▶ _Exercise passage_
Edward Burns had never really thought about it until his kids were starting to become the age when they might be curious about what their father did for a living that if it was up to the ratings board, it would still be a little while until he’d be able to show them one of his films.
“I wanted to make a PG-13 film that puts a smile on your face because all of my films have been rated R and I wanted to make a movie that they could watch,” says Burns, who has to be one of the unlikeliest directors to hold that distinction over a long career that hasn’t involved violent films or raunchy comedies. “And my son just discovered the Beatles and all of those early albums with songs like ‘Eight Days a Week’ and ‘I Wanna Hold Your Hand.’ So I thought, “Alright, I want a movie that’ll just improve your mood. It’ll make you feel the way those early Beatles songs make you feel.”

▶ _Required action 1_
Reproduce the Edward Burns passage above in full, word for word.

▶ _Dataset records_

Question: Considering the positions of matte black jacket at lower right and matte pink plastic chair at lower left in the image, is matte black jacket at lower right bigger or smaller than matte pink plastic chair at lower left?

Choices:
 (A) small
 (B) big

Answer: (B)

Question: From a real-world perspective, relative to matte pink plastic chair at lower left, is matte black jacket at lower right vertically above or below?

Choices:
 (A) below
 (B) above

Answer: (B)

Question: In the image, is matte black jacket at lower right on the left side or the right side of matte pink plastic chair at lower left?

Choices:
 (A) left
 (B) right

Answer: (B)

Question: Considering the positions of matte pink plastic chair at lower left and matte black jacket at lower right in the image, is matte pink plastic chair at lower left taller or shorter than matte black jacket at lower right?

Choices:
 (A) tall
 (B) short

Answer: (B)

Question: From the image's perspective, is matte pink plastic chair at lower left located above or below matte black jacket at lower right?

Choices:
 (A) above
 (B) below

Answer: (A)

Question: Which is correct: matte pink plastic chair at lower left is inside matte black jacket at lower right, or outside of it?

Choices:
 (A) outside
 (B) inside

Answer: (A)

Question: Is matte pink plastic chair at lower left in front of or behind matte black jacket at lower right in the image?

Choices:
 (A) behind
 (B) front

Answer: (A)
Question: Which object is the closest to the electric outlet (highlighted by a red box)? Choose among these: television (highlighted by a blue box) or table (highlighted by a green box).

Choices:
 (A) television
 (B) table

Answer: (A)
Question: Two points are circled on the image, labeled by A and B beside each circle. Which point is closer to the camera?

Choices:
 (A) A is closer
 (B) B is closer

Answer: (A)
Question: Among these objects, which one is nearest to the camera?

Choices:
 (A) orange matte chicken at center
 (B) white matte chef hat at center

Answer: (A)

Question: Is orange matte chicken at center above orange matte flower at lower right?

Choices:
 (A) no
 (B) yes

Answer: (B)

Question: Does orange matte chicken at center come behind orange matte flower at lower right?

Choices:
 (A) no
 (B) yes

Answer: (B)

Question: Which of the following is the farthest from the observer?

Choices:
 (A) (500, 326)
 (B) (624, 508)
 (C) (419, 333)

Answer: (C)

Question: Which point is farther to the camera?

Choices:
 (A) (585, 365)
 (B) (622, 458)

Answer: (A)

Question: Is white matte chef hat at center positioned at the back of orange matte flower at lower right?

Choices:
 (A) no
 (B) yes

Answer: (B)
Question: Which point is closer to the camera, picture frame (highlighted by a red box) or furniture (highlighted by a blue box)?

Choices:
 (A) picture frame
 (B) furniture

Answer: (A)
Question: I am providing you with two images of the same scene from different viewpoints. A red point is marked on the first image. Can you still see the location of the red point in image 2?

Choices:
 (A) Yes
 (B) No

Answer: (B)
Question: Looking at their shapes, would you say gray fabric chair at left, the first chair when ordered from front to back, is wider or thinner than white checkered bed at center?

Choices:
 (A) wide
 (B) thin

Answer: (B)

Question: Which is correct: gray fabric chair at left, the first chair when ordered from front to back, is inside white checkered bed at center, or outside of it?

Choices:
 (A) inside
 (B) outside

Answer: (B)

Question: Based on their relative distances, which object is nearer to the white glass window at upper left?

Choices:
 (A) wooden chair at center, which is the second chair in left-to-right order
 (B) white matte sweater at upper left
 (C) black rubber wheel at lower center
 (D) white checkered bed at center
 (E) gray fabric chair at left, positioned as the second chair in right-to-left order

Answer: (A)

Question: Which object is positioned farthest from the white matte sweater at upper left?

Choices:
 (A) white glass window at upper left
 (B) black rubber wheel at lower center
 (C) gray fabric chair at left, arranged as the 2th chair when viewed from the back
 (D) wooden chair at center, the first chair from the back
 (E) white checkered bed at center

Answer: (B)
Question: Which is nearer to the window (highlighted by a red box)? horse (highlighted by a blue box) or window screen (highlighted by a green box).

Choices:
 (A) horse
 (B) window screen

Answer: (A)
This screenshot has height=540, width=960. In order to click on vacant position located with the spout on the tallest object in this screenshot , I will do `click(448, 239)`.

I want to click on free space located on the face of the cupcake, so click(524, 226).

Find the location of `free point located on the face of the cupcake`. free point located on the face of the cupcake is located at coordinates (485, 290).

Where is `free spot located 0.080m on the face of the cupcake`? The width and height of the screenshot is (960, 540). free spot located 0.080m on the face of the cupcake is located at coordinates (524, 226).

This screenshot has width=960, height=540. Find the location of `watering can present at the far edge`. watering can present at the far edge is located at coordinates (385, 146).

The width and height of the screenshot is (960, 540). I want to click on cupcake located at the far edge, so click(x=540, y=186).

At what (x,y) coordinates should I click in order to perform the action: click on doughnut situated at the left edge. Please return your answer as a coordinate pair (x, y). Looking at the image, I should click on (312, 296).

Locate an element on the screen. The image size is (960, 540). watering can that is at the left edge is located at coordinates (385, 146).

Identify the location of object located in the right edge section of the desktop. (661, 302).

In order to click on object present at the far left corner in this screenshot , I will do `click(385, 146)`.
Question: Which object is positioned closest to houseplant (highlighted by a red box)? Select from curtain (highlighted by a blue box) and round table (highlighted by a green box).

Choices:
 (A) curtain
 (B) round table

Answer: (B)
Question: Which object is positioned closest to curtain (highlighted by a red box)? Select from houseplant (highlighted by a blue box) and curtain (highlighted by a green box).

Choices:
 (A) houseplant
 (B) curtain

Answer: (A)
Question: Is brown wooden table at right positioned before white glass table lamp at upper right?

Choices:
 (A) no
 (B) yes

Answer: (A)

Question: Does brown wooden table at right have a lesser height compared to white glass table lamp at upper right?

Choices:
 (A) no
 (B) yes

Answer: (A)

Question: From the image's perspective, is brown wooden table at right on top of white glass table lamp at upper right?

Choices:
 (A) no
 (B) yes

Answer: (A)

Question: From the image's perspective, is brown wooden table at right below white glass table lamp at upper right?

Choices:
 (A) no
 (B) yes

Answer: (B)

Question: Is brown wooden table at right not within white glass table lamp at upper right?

▶ _Required action 2_
Locate each line in the rows above that contains the word "Considering", and copy those lines out.

▶ _Exercise result 1_
Edward Burns had never really thought about it until his kids were starting to become the age when they might be curious about what their father did for a living that if it was up to the ratings board, it would still be a little while until he’d be able to show them one of his films.
“I wanted to make a PG-13 film that puts a smile on your face because all of my films have been rated R and I wanted to make a movie that they could watch,” says Burns, who has to be one of the unlikeliest directors to hold that distinction over a long career that hasn’t involved violent films or raunchy comedies. “And my son just discovered the Beatles and all of those early albums with songs like ‘Eight Days a Week’ and ‘I Wanna Hold Your Hand.’ So I thought, “Alright, I want a movie that’ll just improve your mood. It’ll make you feel the way those early Beatles songs make you feel.”

▶ _Exercise result 2_
Question: Considering the positions of matte black jacket at lower right and matte pink plastic chair at lower left in the image, is matte black jacket at lower right bigger or smaller than matte pink plastic chair at lower left?
Question: Considering the positions of matte pink plastic chair at lower left and matte black jacket at lower right in the image, is matte pink plastic chair at lower left taller or shorter than matte black jacket at lower right?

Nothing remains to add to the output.